More than 300,000 refugees have returned to Syria since president Bashar Al Assad was overthrown, while nearly a million more people displaced inside the country have gone back to their homes, the United Nations said on Friday.
Since Mr Assad's toppling on December 8, "we've now crossed the 300,000 returns" mark, Celine Schmitt of the UN refugee agency UNHCR told reporters in Geneva, via video-link from Damascus.
Nearly half of them appear to have come from Turkey, which has been hosting nearly three million Syrian refugees.

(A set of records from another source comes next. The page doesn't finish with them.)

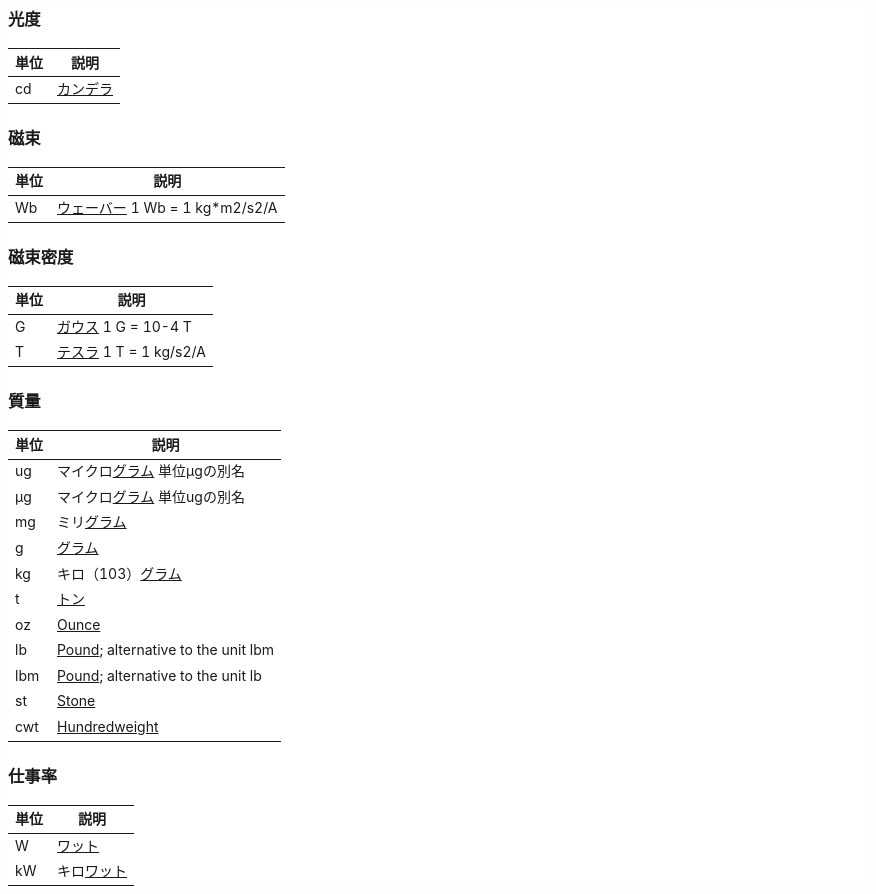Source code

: ### 光度

| 単位 | 説明 |
| --- | --- |
| cd | [カンデラ](https://ja.wikipedia.org/wiki/%E3%82%AB%E3%83%B3%E3%83%87%E3%83%A9) |

### 磁束

| 単位 | 説明 |
| --- | --- |
| Wb | [ウェーバー](https://ja.wikipedia.org/wiki/%E3%82%A6%E3%82%A7%E3%83%BC%E3%83%90) 1 Wb = 1 kg\*m2/s2/A |

### 磁束密度

| 単位 | 説明 |
| --- | --- |
| G | [ガウス](https://ja.wikipedia.org/wiki/%E3%82%AC%E3%82%A6%E3%82%B9_(%E5%8D%98%E4%BD%8D)) 1 G = 10-4 T |
| T | [テスラ](https://ja.wikipedia.org/wiki/%E3%83%86%E3%82%B9%E3%83%A9_(%E5%8D%98%E4%BD%8D)) 1 T = 1 kg/s2/A |

### 質量

| 単位 | 説明 |
| --- | --- |
| ug | マイクロ[グラム](https://ja.wikipedia.org/wiki/%E3%82%B0%E3%83%A9%E3%83%A0) 単位µgの別名 |
| µg | マイクロ[グラム](https://ja.wikipedia.org/wiki/%E3%82%B0%E3%83%A9%E3%83%A0) 単位ugの別名 |
| mg | ミリ[グラム](https://ja.wikipedia.org/wiki/%E3%82%B0%E3%83%A9%E3%83%A0) |
| g | [グラム](https://ja.wikipedia.org/wiki/%E3%82%B0%E3%83%A9%E3%83%A0) |
| kg | キロ（103）[グラム](https://ja.wikipedia.org/wiki/%E3%82%B0%E3%83%A9%E3%83%A0) |
| t | [トン](https://ja.wikipedia.org/wiki/%E3%83%88%E3%83%B3) |
| oz | [Ounce](https://en.wikipedia.org/wiki/Ounce) |
| lb | [Pound](https://en.wikipedia.org/wiki/Pound_(mass)); alternative to the unit lbm |
| lbm | [Pound](https://en.wikipedia.org/wiki/Pound_(mass)); alternative to the unit lb |
| st | [Stone](https://en.wikipedia.org/wiki/Stone_(weight)) |
| cwt | [Hundredweight](https://en.wikipedia.org/wiki/Hundredweight) |

### 仕事率

| 単位 | 説明 |
| --- | --- |
| W | [ワット](https://ja.wikipedia.org/wiki/%E3%83%AF%E3%83%83%E3%83%88) |
| kW | キロ[ワット](https://ja.wikipedia.org/wiki/%E3%83%AF%E3%83%83%E3%83%88) |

Turkish President Recep Tayyip Erdogan said on Thursday that more than 133,000 Syrians who had been living in his country have returned.
The rebel offensive that toppled Mr Assad put an end to his family's 53-year grip on power and ended a years-long civil war that killed more than half a million people and displaced millions.
Syria remains "the world's largest displacement crisis", Ms Schmitt said, stressing that most of those who had fled the war were now eager to return to their homes.
In addition to the returning refugees, she said that another 900,000 Syrians who had been internally displaced had gone back to their home areas.
She said a UNHCR survey indicated that a million internally displaced people living in camps and sites across north-western Syria intended to return home "within the next year".
The survey of 4,800 households in displacement sites showed that more than half planned to return to areas where they used to live.
As of January, more than 3.4 million internally displaced people were living in north-western Syria, most of them in 1,500 camps and other displacement sites spread across Idlib and Aleppo governorates, according to UN figures.
Displaced people in Idlib were especially eager to return home, Ms Schmitt said, warning of populations swelling in former front line areas.
Two communities in Idlib, Maarat Al Numan and Kafr Nobol, could see their populations explode from 3,000 to 130,000, she warned. "Overall, 23 districts could see their populations at least double, placing additional strain on overstretched services and infrastructure."
Access to housing was expected to be the biggest need, Ms Schmitt said, with the survey showing that while nearly all internally displaced people said they planned to return to their former homes, 80 per cent said these were "severely damaged or destroyed".
The agency is appealing to international donors to help increase access to basic services, she said. UNHCR estimates that more than $170 million is needed for just the essentials, but "so far we are less than 10 per cent funded for the activities we want to implement", Ms Schmitt added.